Steinen Baumpaten gefunden

Der vom Gemeinderat Steinen beschlossene Verkauf des „Munistalls“ sorgte für Kritik im Hüsinger Ortschaftsrat. Foto: Vera Winter Foto: Markgräfler Tagblatt

Steinen-Hüsingen (w). Interessantes war in der jüngsten Ortschaftsratssitzung von Umnutzungsanträgen zu erfahren. Zum einen soll die private Kindertagesstätte in der Laierstraße von der Gemeinde in eine Krippengruppe mit zehn Kindern übernommen werden, die von der Hüsinger Kindergartenleiterin Michaela Sender del Castillo geleitet wird. Weiter wurden die Räumlichkeiten des ehemaligen Gasthauses „Hirschen“ in der Brunnenstraße zu Wohnraum umgebaut. Beiden Anträgen stimmten die Ortschaftsräte einstimmig zu.

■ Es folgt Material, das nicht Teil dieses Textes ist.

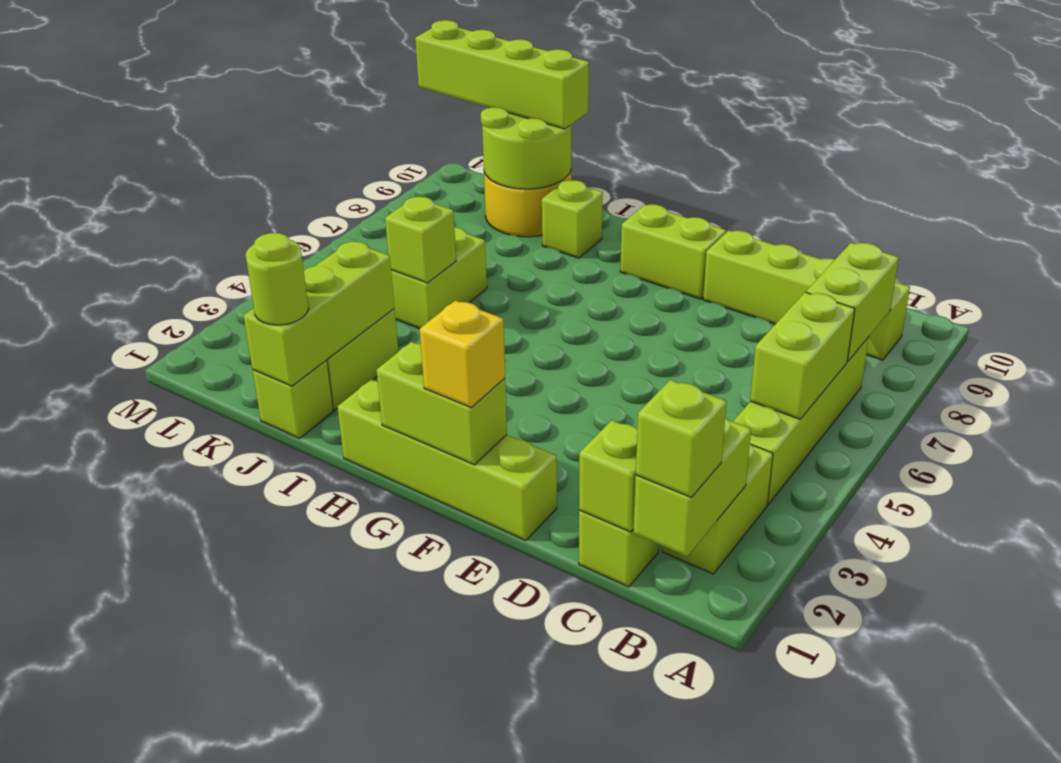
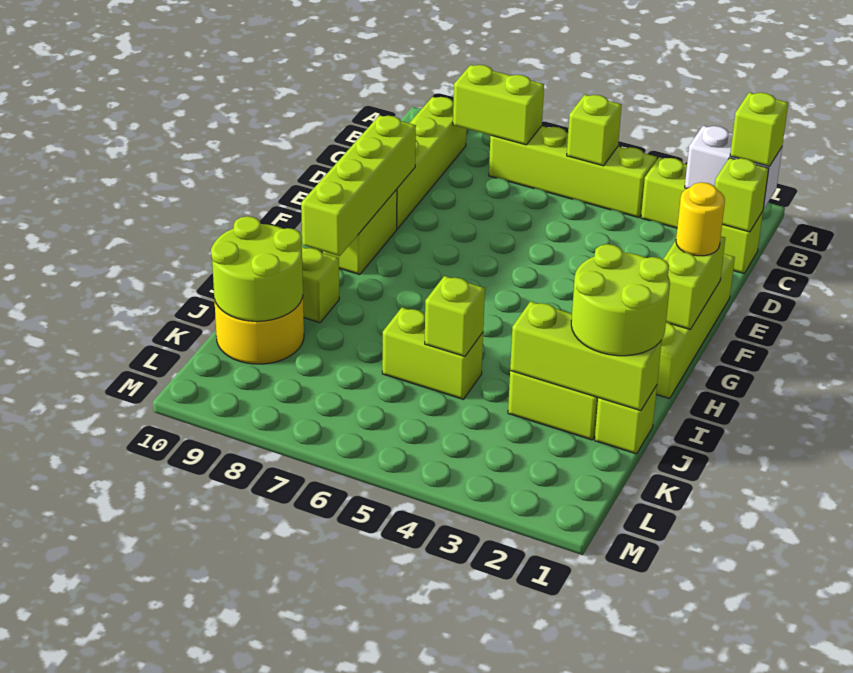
lime 1x2 brick [633,417,751,556] -> white 1x2 brick [685,126,782,209]
lime 1x2 brick [750,292,855,419] -> lime 1x1 brick [567,95,622,166]
yellow 1x1 brick [420,301,505,407] -> yellow 1x1 round brick [676,182,725,256]
lime 1x1 round brick [246,233,309,325] -> lime 2x2 round brick [571,244,670,356]
lime 1x4 brick [415,20,589,129] -> lime 1x4 brick moved to [301,115,416,256]

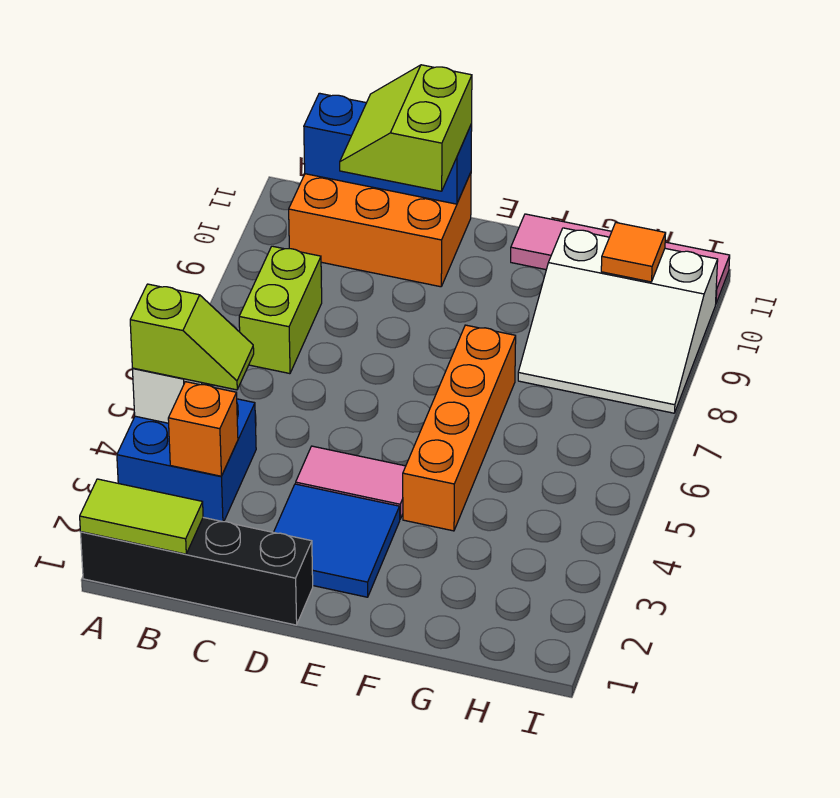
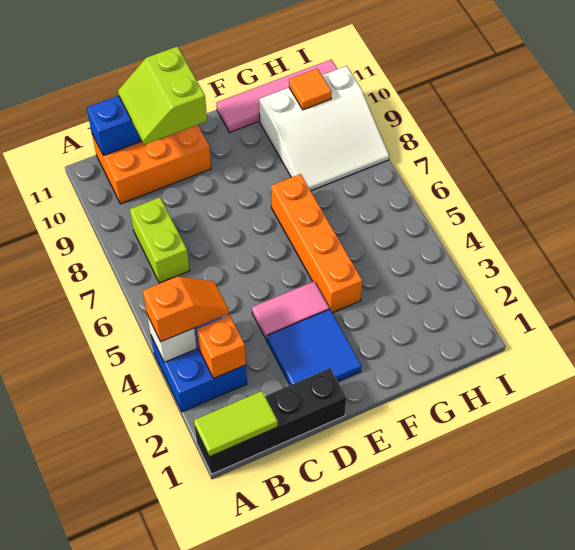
lime 1x2 slope [130,284,254,390] -> orange 1x2 slope [143,277,229,342]

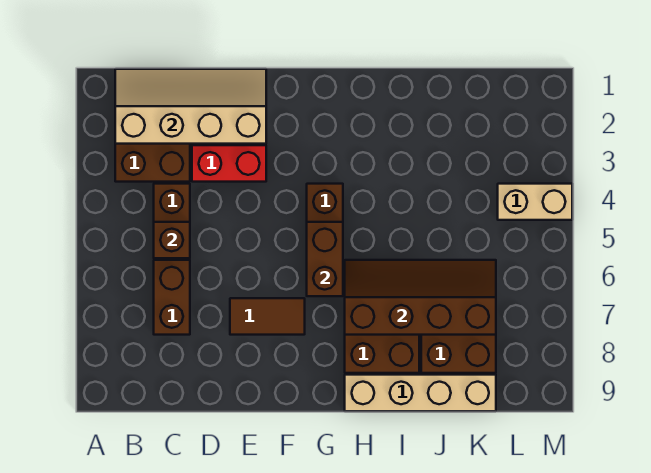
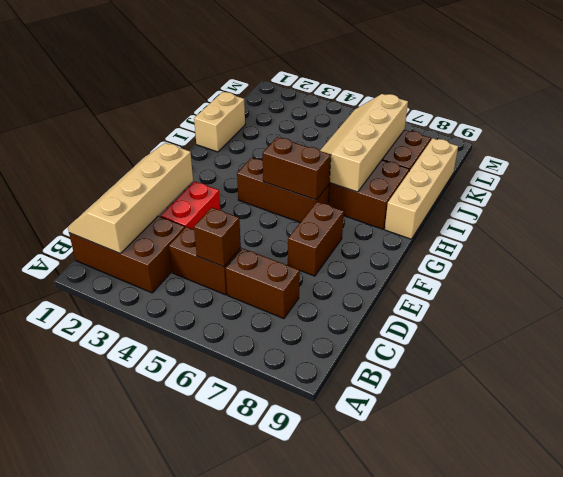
brown 1x2 tile [230,298,305,335] -> brown 1x2 brick [288,202,344,276]
brown 2x4 slope [345,260,496,335] -> tan 2x4 slope [320,94,408,192]
tan 1x2 brick [498,184,572,220] -> tan 1x2 brick moved to [194,92,245,152]

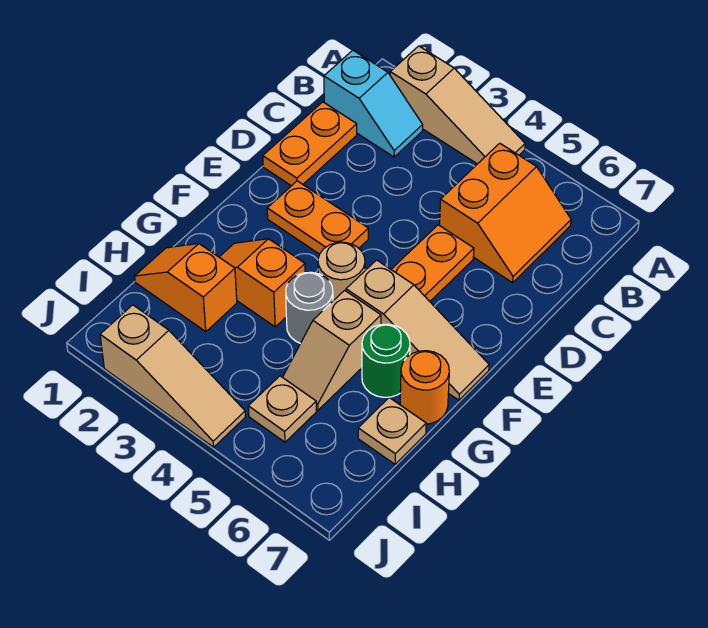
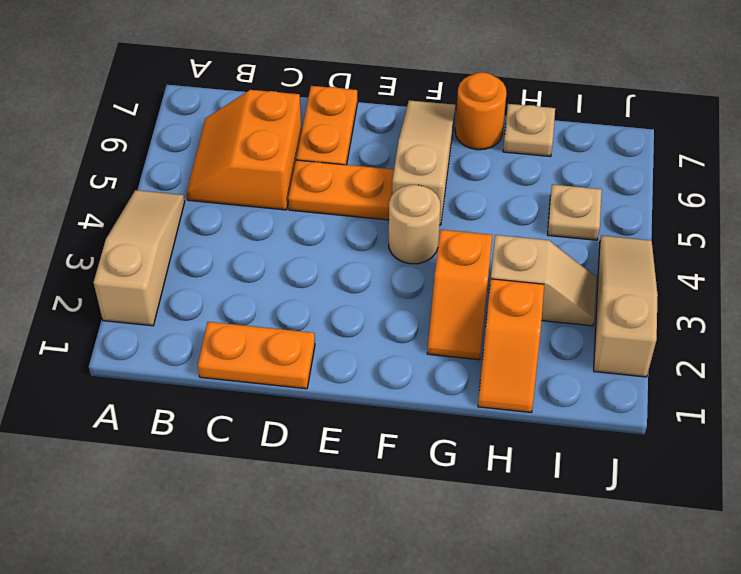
cyan 1x2 slope [324,50,423,157] -> none
orange 2x2 slope [440,143,571,283] -> orange 2x2 slope turned to [187,90,302,210]
orange 1x2 plate [267,181,368,254] -> orange 1x2 plate moved to [296,86,358,165]
grey 1x1 round brick [286,272,333,343] -> none
tan 1x2 slope [283,290,381,410] -> tan 1x2 slope moved to [489,235,597,326]
green 1x1 round brick [362,324,410,397] -> none

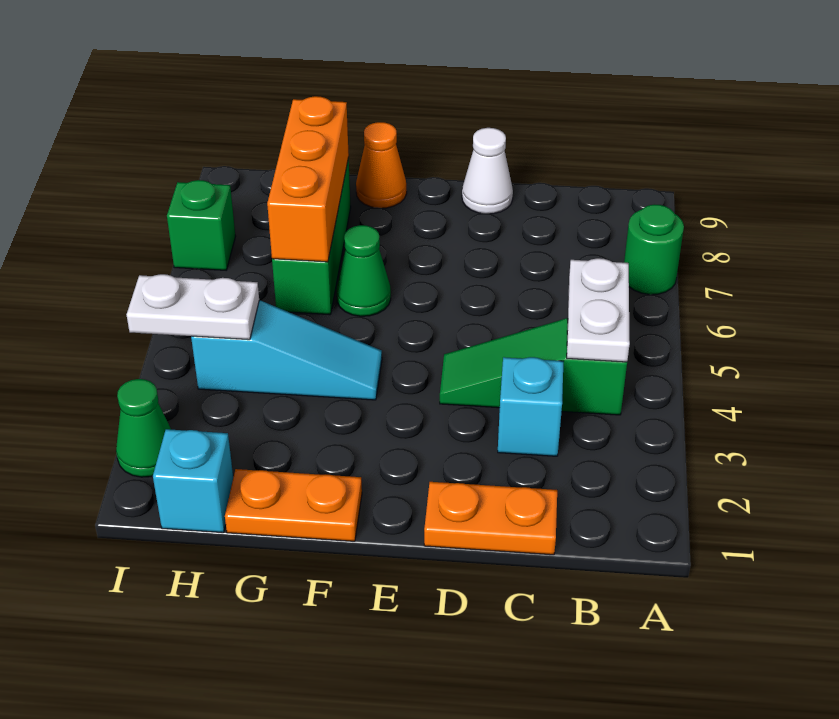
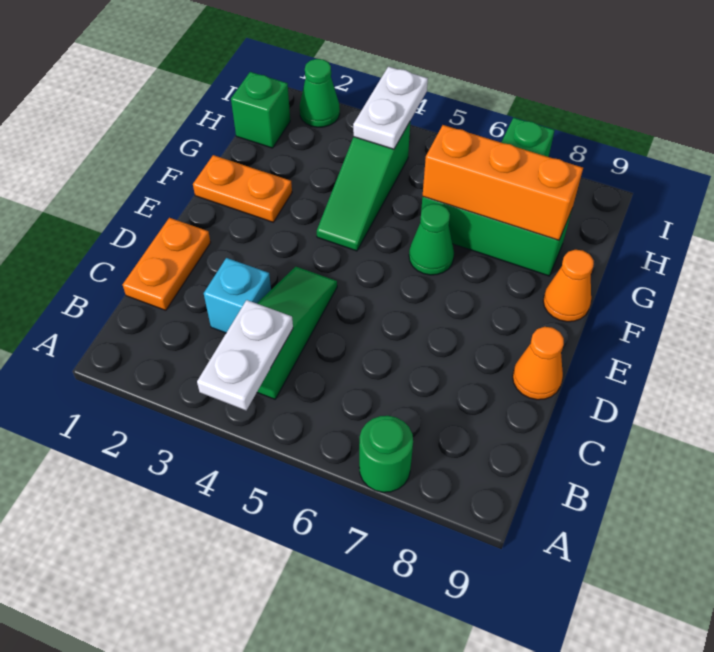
white 1x2 plate [567,258,630,362] -> white 1x2 plate turned to [197,300,293,410]
white 1x1 cone [462,128,513,214] -> orange 1x1 cone [513,327,564,400]
orange 1x2 plate [225,469,362,541] -> orange 1x2 plate turned to [193,155,292,222]
cyan 1x3 slope [191,301,382,400] -> green 1x3 slope [317,122,410,251]
cyan 1x1 brick [153,429,233,533] -> green 1x1 brick [231,72,290,148]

Bald gibt es Fahrradständer, an denen vier Räder angeschlossen werden können. Sie werden rechts von der Einstellhalle des Feuerwehrgerätehauses montiert.

Aufgrund der notwendig gewordenen Fällung von zwei Bäumen beim Jägerhüsli in der Brombacherstraße startete Ortsvorsteher Jürgen Schäfer einen Aufruf für Baumpaten. Diese wurden gefunden, die SPD zeigte hierfür Bereitschaft. „Hüsingen hilft Hüsingen“ – diese Aktion läuft immer noch, wofür Schäfer im Speziellen Sabine Sutter-Wöppel vom Krankenpflegeverein dankte, die die Fäden in der Hand hat und selbst aktiv beim Einkaufen für derzeit einen Bürger ist.

Dass in der Gemeinderatssitzung, die einen Tag vor der Ortschaftsratssitzung in Steinen stattfand, dem Verkauf der beiden Häuser in der Feuerwehrgasse positiv zugestimmt wurde, machte Ortschaftsrat Holger Sutter ziemlich sauer. Er verstehe nicht, dass „uf Biege und Bräche“ jetzt der Verkauf angekurbelt werden soll, ehe der Bebauungsplan Altweg steht. Das sei eine besprochene Sache mit der Gemeinde gewesen.

Auch Ortsvorsteher Jürgen Schäfer fand dies keine glückliche Entscheidung. So müsse auch für den Jugendraum, den Kühlraum für die Jäger und die Bushaltestelle eine Ersatzlösung gefunden werden, die Miete falle ebenfalls weg. Es sei eine für Hüsingen enttäuschende Entscheidung durch die Steinener Gemeinderäte. Ein Zuhörer meinte, dass dieser ehemalige „Munistall“ eine gute Chance gewesen wäre, als Zentralheizung für das gesamte neue Baugebiet zu dienen.